Passage provided:

Misericordias Domini, the 2nd Sunday after Easter + Psalm 33:5b + April 30, 2017

THE EARTH || is full of the goodness of the | Lord. | - *
            By the word of the Lord the heav- | ens | were | made. (Psalm 33:5b–6a)
|| Rejoice in the Lord, O you | right- | eous! *
            For praise from the upright is | beau- | ti- | ful.
|| Behold, the eye of the Lord is on those who | fear | Him, *
            On those who hope in | His | mer- | cy.
|| To deliver their soul from | death, | - *
            And to keep them alive | in | fa- | mine.
|| Our soul waits for the | Lord; | - *
            He is our help | and | our | shield. (Psalm 33:1, 18–20)
|| The earth is full of the goodness of the | Lord. | - *
            By the word of the Lord the heav- | ens | were | made. (Psalm 33:5b–6a)
 

Collect for Misericordias Domini, the 2nd Sunday after Easter
God, Who by the humiliation of Thy Son didst raise up the fallen world, grant unto Thy faithful ones perpetual gladness, and those whom Thou hast delivered from the danger of everlasting death do Thou make partakers of eternal joys; through the same Jesus Christ, Thy Son, our Lord, Who liveth and reigneth with Thee and the Holy Ghost, ever one God, world without end. Amen.

Provided data:
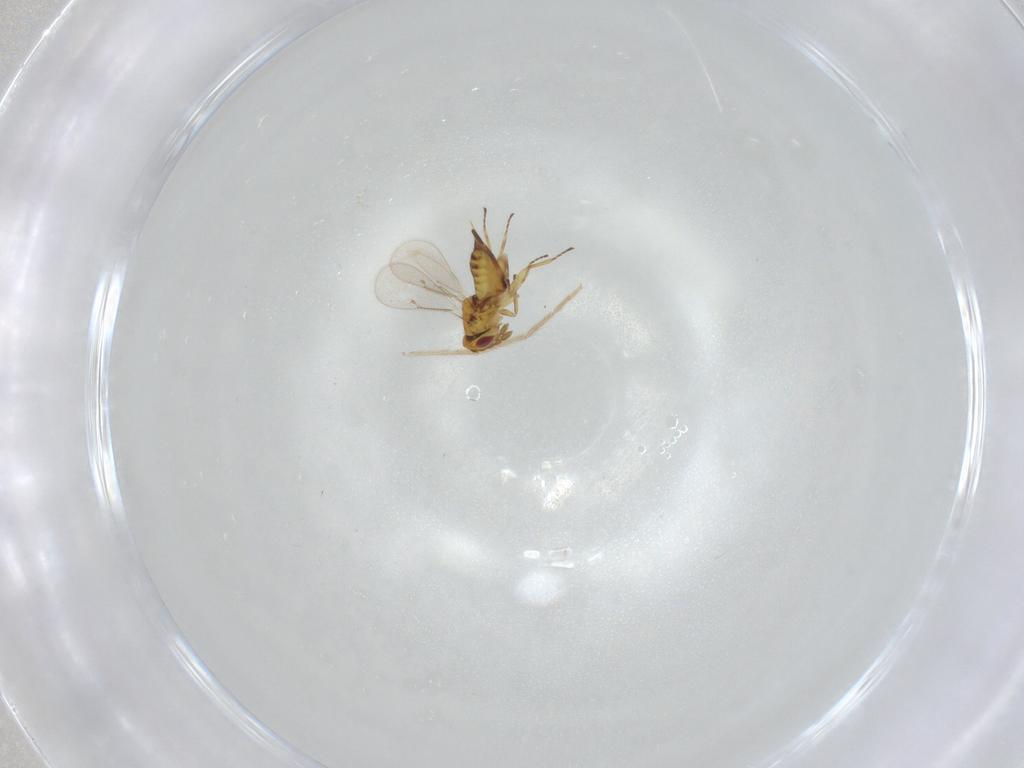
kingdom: Animalia
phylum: Arthropoda
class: Insecta
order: Hymenoptera
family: Eulophidae
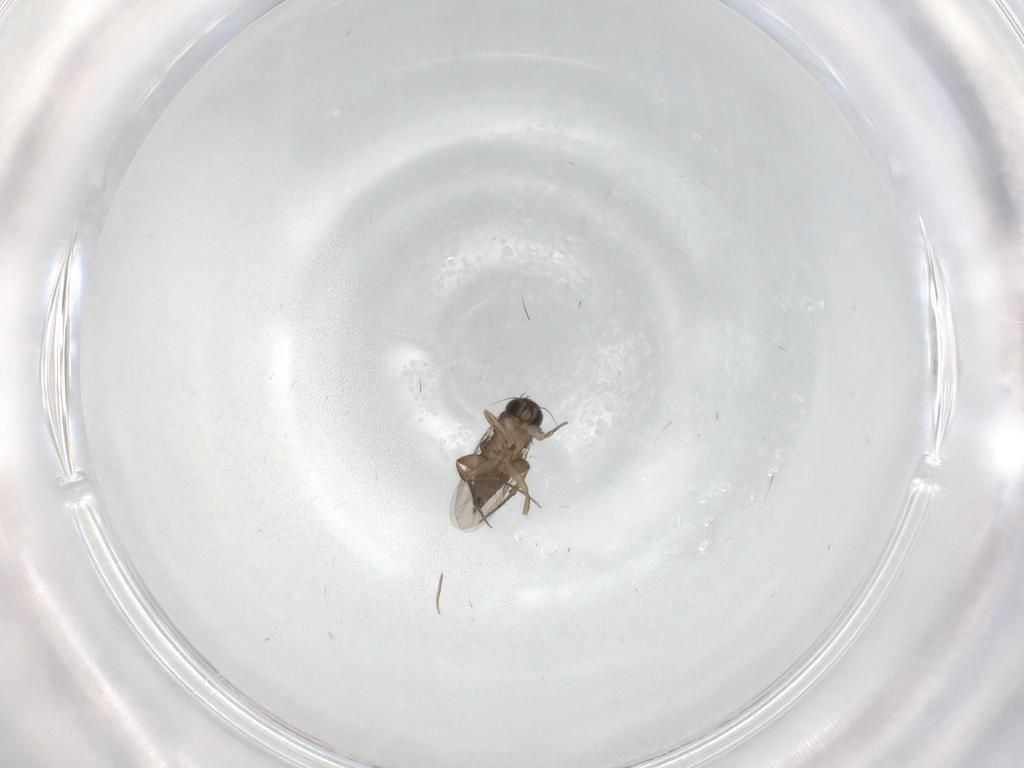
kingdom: Animalia
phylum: Arthropoda
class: Insecta
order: Diptera
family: Phoridae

Required actions:
a) In the Misericordias Domini text, shorten the paragraph beginning "God, Who by the humiliation" while keeping its main petitions.
b) Carry on the Misericordias Domini text past the "Amen." that closes its collect.

Written answers:
a) God, who raised up the fallen world through the humiliation of Your Son, grant Your faithful lasting gladness, and make those You delivered from everlasting death partakers of eternal joys; through Jesus Christ our Lord, who lives and reigns with You and the Holy Ghost, one God forever. Amen.

b)
Readings
Ezekiel 34:11-16
1 Peter 2:21-25
St. John 10:11-16 

Sermon on The Introit (Psalm 33:5b)

Grace and Peace be unto you from God our Father and from the Lord Jesus Christ. Amen.

1)         The earth is full of the goodness of the LORD,” says the Psalmist. This is certainly true. Looking out upon the world in which we live we see the goodness of the Lord, the “Misericordia Domini,” all around us. The world in which we live and move and have our being was created “good” in the beginning and God said so. The Lord God built creation specifically as a home for humanity, which is why He built up the world in the order which He did. The creation of each day, the separating everything according to its different kinds, the entire cosmos was ordained to be a suitable dwelling place for man and woman, which He created on the sixth day. Moses then writes, “Then God saw everything that He had made, and indeed it was very good” (Gen 1:31). Even though sin has terribly marred the world, in spite of the fact that “the creation was subjected to futility” because of man’s disobedience (Rom 8:20), the creation is still “very good” as God declared it to be on the sixth day of the world. We are still able to look out at the sunrise, the river, the trees coming to life again, and see the goodness of the Lord all around us. Paul tells the pagans of Lystra that the true God “did not leave Himself without witness, in that He did good, gave us rain from heaven and fruitful seasons, filling our hearts with food and gladness.” Though the world has turned from God and forged new gods that reflect the image of man, the Lord God still provides daily bread to the believer and the heathen, alike, for “He makes His sun rise on the evil and on the good, and sends rain on the just and on the unjust” (Matt 5:45). Looking at the creation we can confess with the Psalmist, “The earth is full of the goodness of the LORD.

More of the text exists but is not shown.